Selective Enhancement of L-Type Calcium Currents by Corticotropin in Acutely Isolated Rat Amygdala Neurons

Abstract

The modulation of voltage-dependent calcium currents (I(Ca)) by corticotropin was studied in acutely dissociated rat amygdala neurons using whole-cell, patch-clamp recording techniques. Application of corticotropin(1-24) or corticotropin(4-10) increased I(Ca) in a concentration-dependent manner, with half-maximal effective concentrations of 65 and 176 nM and maximal increases of approximately 75% and approximately 50%, respectively. Nimodipine (1 microM) reduced the I(Ca) by approximately 30%. Subsequent application of corticotropin in the presence of nimodipine failed to produce an enhancement of I(Ca), suggesting that corticotropin acts selectively on L-type channels. In addition, corticotropin-mediated enhancement of I(Ca) after exposure to omega-conotoxin-GVIA and omega-agatoxin-IV was not significantly different from that observed in the control neurons, ruling out the involvement of N- and P/Q-type channels.

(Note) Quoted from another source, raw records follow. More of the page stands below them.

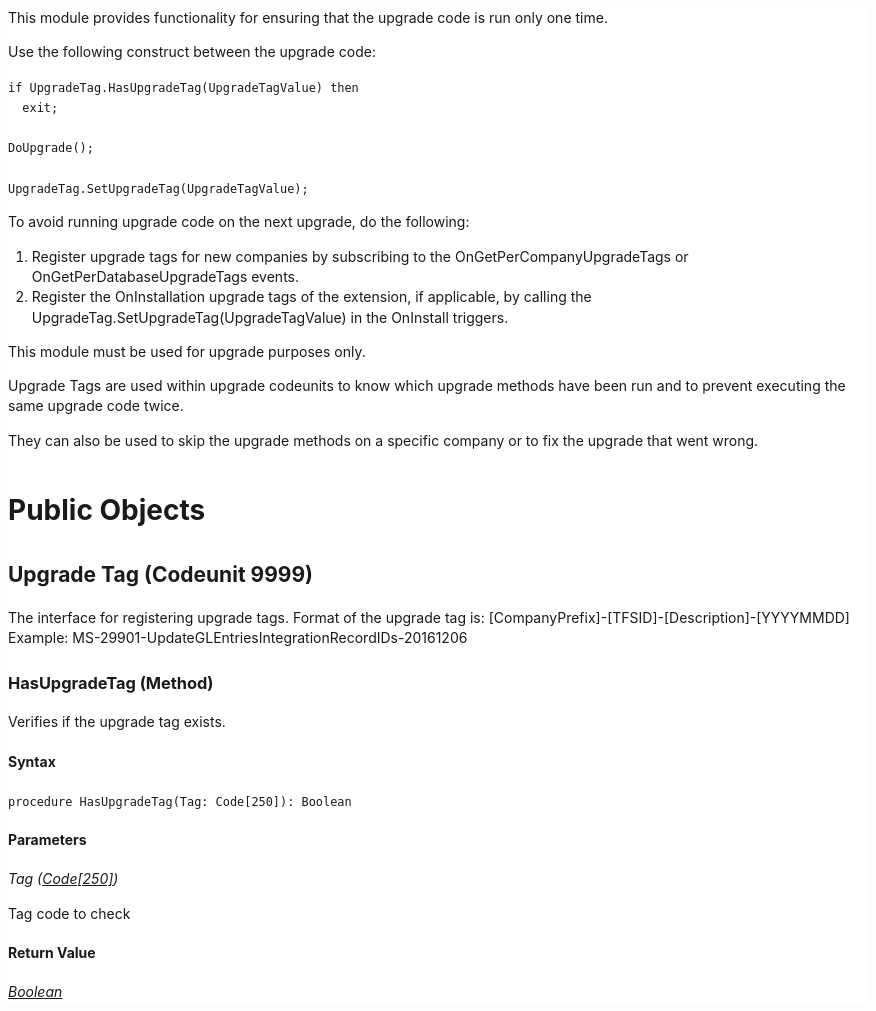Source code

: This module provides functionality for ensuring that the upgrade code is run only one time.

Use the following construct between the upgrade code:

```
if UpgradeTag.HasUpgradeTag(UpgradeTagValue) then
  exit;

DoUpgrade();

UpgradeTag.SetUpgradeTag(UpgradeTagValue);
```

To avoid running upgrade code on the next upgrade, do the following:
1. Register upgrade tags for new companies by subscribing to the OnGetPerCompanyUpgradeTags or OnGetPerDatabaseUpgradeTags events.
2. Register the OnInstallation upgrade tags of the extension, if applicable, by calling the UpgradeTag.SetUpgradeTag(UpgradeTagValue) in the OnInstall triggers.

This module must be used for upgrade purposes only.

Upgrade Tags are used within upgrade codeunits to know which upgrade methods have been run and to prevent executing the same upgrade code twice. 

They can also be used to skip the upgrade methods on a specific company or to fix the upgrade that went wrong.


# Public Objects
## Upgrade Tag (Codeunit 9999)

 The interface for registering upgrade tags.
 Format of the upgrade tag is:
 [CompanyPrefix]-[TFSID]-[Description]-[YYYYMMDD]
 Example:
 MS-29901-UpdateGLEntriesIntegrationRecordIDs-20161206
 

### HasUpgradeTag (Method) <a name="HasUpgradeTag"></a> 

 Verifies if the upgrade tag exists.
 

#### Syntax
```
procedure HasUpgradeTag(Tag: Code[250]): Boolean
```
#### Parameters
*Tag ([Code[250]](https://docs.microsoft.com/en-us/dynamics365/business-central/dev-itpro/developer/methods-auto/code/code-data-type))* 

Tag code to check

#### Return Value
*[Boolean](https://docs.microsoft.com/en-us/dynamics365/business-central/dev-itpro/developer/methods-auto/boolean/boolean-data-type)*
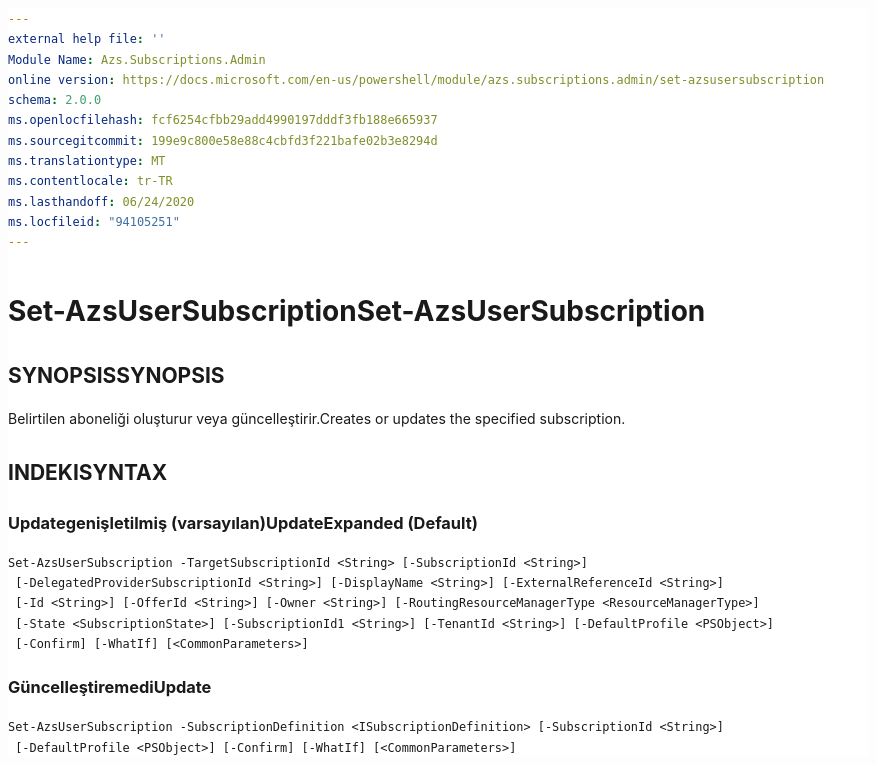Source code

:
 ```yaml
---
external help file: ''
Module Name: Azs.Subscriptions.Admin
online version: https://docs.microsoft.com/en-us/powershell/module/azs.subscriptions.admin/set-azsusersubscription
schema: 2.0.0
ms.openlocfilehash: fcf6254cfbb29add4990197dddf3fb188e665937
ms.sourcegitcommit: 199e9c800e58e88c4cbfd3f221bafe02b3e8294d
ms.translationtype: MT
ms.contentlocale: tr-TR
ms.lasthandoff: 06/24/2020
ms.locfileid: "94105251"
---
```

# <span data-ttu-id="5cd5e-101">Set-AzsUserSubscription</span><span class="sxs-lookup"><span data-stu-id="5cd5e-101">Set-AzsUserSubscription</span></span>

## <span data-ttu-id="5cd5e-102">SYNOPSIS</span><span class="sxs-lookup"><span data-stu-id="5cd5e-102">SYNOPSIS</span></span>
<span data-ttu-id="5cd5e-103">Belirtilen aboneliği oluşturur veya güncelleştirir.</span><span class="sxs-lookup"><span data-stu-id="5cd5e-103">Creates or updates the specified subscription.</span></span>

## <span data-ttu-id="5cd5e-104">INDEKI</span><span class="sxs-lookup"><span data-stu-id="5cd5e-104">SYNTAX</span></span>

### <span data-ttu-id="5cd5e-105">Updategenişletilmiş (varsayılan)</span><span class="sxs-lookup"><span data-stu-id="5cd5e-105">UpdateExpanded (Default)</span></span>
```
Set-AzsUserSubscription -TargetSubscriptionId <String> [-SubscriptionId <String>]
 [-DelegatedProviderSubscriptionId <String>] [-DisplayName <String>] [-ExternalReferenceId <String>]
 [-Id <String>] [-OfferId <String>] [-Owner <String>] [-RoutingResourceManagerType <ResourceManagerType>]
 [-State <SubscriptionState>] [-SubscriptionId1 <String>] [-TenantId <String>] [-DefaultProfile <PSObject>]
 [-Confirm] [-WhatIf] [<CommonParameters>]
```

### <span data-ttu-id="5cd5e-106">Güncelleştiremedi</span><span class="sxs-lookup"><span data-stu-id="5cd5e-106">Update</span></span>
```
Set-AzsUserSubscription -SubscriptionDefinition <ISubscriptionDefinition> [-SubscriptionId <String>]
 [-DefaultProfile <PSObject>] [-Confirm] [-WhatIf] [<CommonParameters>]
```
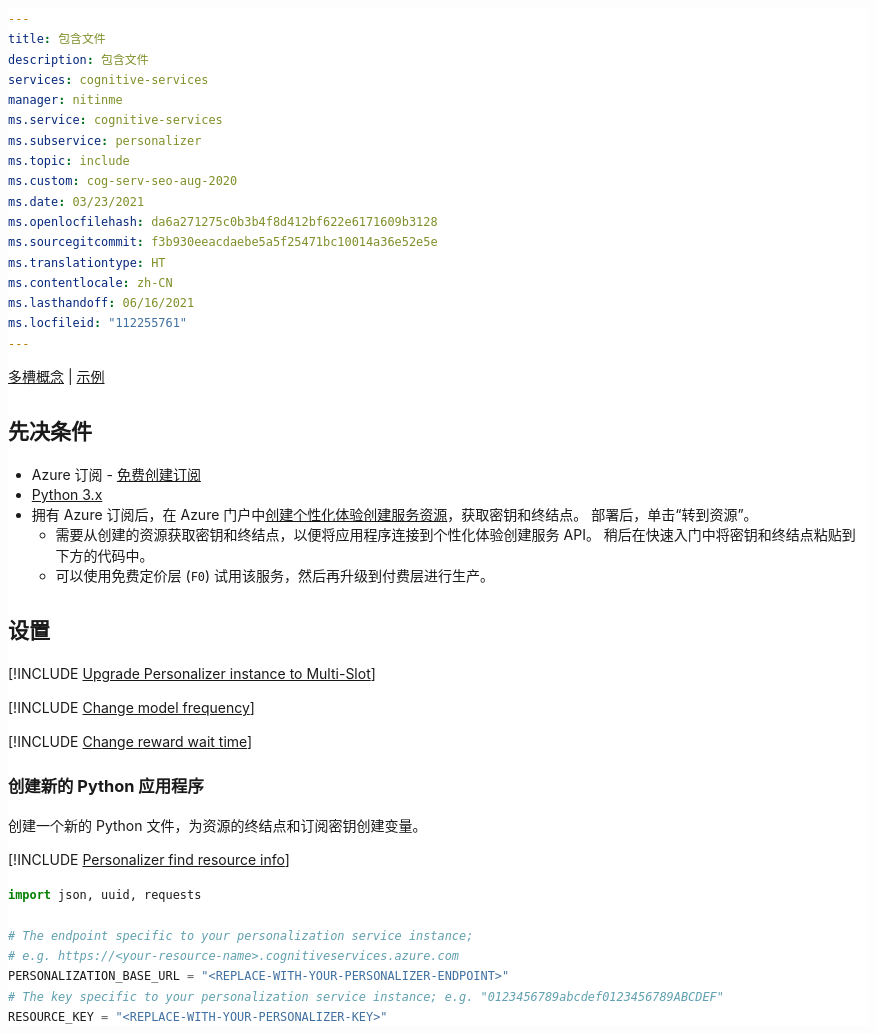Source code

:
 ```yaml
---
title: 包含文件
description: 包含文件
services: cognitive-services
manager: nitinme
ms.service: cognitive-services
ms.subservice: personalizer
ms.topic: include
ms.custom: cog-serv-seo-aug-2020
ms.date: 03/23/2021
ms.openlocfilehash: da6a271275c0b3b4f8d412bf622e6171609b3128
ms.sourcegitcommit: f3b930eeacdaebe5a5f25471bc10014a36e52e5e
ms.translationtype: HT
ms.contentlocale: zh-CN
ms.lasthandoff: 06/16/2021
ms.locfileid: "112255761"
---
```

[多槽概念](..\concept-multi-slot-personalization.md) | [示例](https://aka.ms/personalizer/ms-python)

## <a name="prerequisites"></a>先决条件

* Azure 订阅 - [免费创建订阅](https://azure.microsoft.com/free/cognitive-services)
* [Python 3.x](https://www.python.org/)
* 拥有 Azure 订阅后，在 Azure 门户中<a href="https://ms.portal.azure.com/#create/Microsoft.CognitiveServicesPersonalizer"  title="创建个性化体验创建服务资源"  target="_blank">创建个性化体验创建服务资源</a>，获取密钥和终结点。 部署后，单击“转到资源”。
    * 需要从创建的资源获取密钥和终结点，以便将应用程序连接到个性化体验创建服务 API。 稍后在快速入门中将密钥和终结点粘贴到下方的代码中。
    * 可以使用免费定价层 (`F0`) 试用该服务，然后再升级到付费层进行生产。

## <a name="setting-up"></a>设置

[!INCLUDE [Upgrade Personalizer instance to Multi-Slot](upgrade-personalizer-multi-slot.md)]

[!INCLUDE [Change model frequency](change-model-frequency.md)]

[!INCLUDE [Change reward wait time](change-reward-wait-time.md)]

### <a name="create-a-new-python-application"></a>创建新的 Python 应用程序

创建一个新的 Python 文件，为资源的终结点和订阅密钥创建变量。

[!INCLUDE [Personalizer find resource info](find-azure-resource-info.md)]

```python
import json, uuid, requests

# The endpoint specific to your personalization service instance; 
# e.g. https://<your-resource-name>.cognitiveservices.azure.com
PERSONALIZATION_BASE_URL = "<REPLACE-WITH-YOUR-PERSONALIZER-ENDPOINT>"
# The key specific to your personalization service instance; e.g. "0123456789abcdef0123456789ABCDEF"
RESOURCE_KEY = "<REPLACE-WITH-YOUR-PERSONALIZER-KEY>"
```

The effect of corticotropin was mimicked by forskolin and (S(p))-cyclic adenosine 3',5'-monophosphothioate [(S(p))-cAMPS] and was significantly enhanced in the presence of phosphodiesterase or protein phosphatase inhibitors. On the other hand, the effect of corticotropin was markedly reduced in neurons intracellularly dialyzed with (R(p))-cAMPS, a regulatory site antagonist of cAMP-dependent protein kinase (PKA) or by extracellular perfusion of KT 5720, a catalytic site antagonist of PKA. Taken together, these results show for the first time that corticotropin enhances voltage-dependent Ca(2+) currents in brain neurons and that this increase is mediated through L-type channels and involves a cAMP-dependent mechanism.